The ERF auction results at a glance
- There are 43 winning bidders, entering into 107 Carbon Abatement Contracts covering 144 projects.
- Contracts between three and 10 years, with more than half the contracts lasting 10 years (although the standard contract period is 7 years).
- The average price is $13.95 per tonne of avoided greenhouse gas emissions.
- The contractors are supplying 47.3 million tonnes of abatement.
- The total value of all contracts is $660 million, representing more than a quarter of the total funding available under the ERF.
- The smallest contracted abatement is 12,000 tonnes.
- The largest contracted abatement is 3.5 million tonnes.
- The vast majority of abatement is via sequestration (28 million tonnes) and landfill / waste (18 million tonnes), with one contracted project for reduced land transport emissions and two for increasing carbon levels in soils.
Getting ready for the next Emissions Reduction Fund auction
While the Government's spend in this first auction exceeded most expectations, there is still about $1.9 billion of currently allocated Government funding left to spend, either in future auctions or in other purchasing methods which the Clean Energy Regulator may decide to use.
In addition, many of the successful auction bids were for projects which were established before the ERF and, since these projects will not be eligible to bid in the next auction, there is considerable space for new projects.
While the average successful bid price was $13.95 per tonne of avoided greenhouse gas emissions, and it's reasonable to expect the average at the next auction may be lower, this average is higher than many commentators expected, and the Government hasn't revealed what the highest successful bid price was.
So the indications are that there is still plenty of opportunity for new entrants to participate in the next ERF auction.

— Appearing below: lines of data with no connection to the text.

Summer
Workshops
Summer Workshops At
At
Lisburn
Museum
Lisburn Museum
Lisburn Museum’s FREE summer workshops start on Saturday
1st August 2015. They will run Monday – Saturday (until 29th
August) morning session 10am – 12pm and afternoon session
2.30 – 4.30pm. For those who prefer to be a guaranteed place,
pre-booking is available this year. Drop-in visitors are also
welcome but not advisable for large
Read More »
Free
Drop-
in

We don't know yet when the next auction will be – the Regulator has said it will hold another auction when it believes there is sufficient participation to make the auction competitive. However, anyone considering bidding at a future auction should start the project registration process, and consider the available project methodologies (or propose a new one) as soon as possible.
If future abatement purchases are of this order of cost, this program alone will not meet the Government's target, but will require complementary assistance from other programs such as the renewable energy target, reductions in energy demand, increases in energy efficiency, and structural changes in the economy in order to meet the target.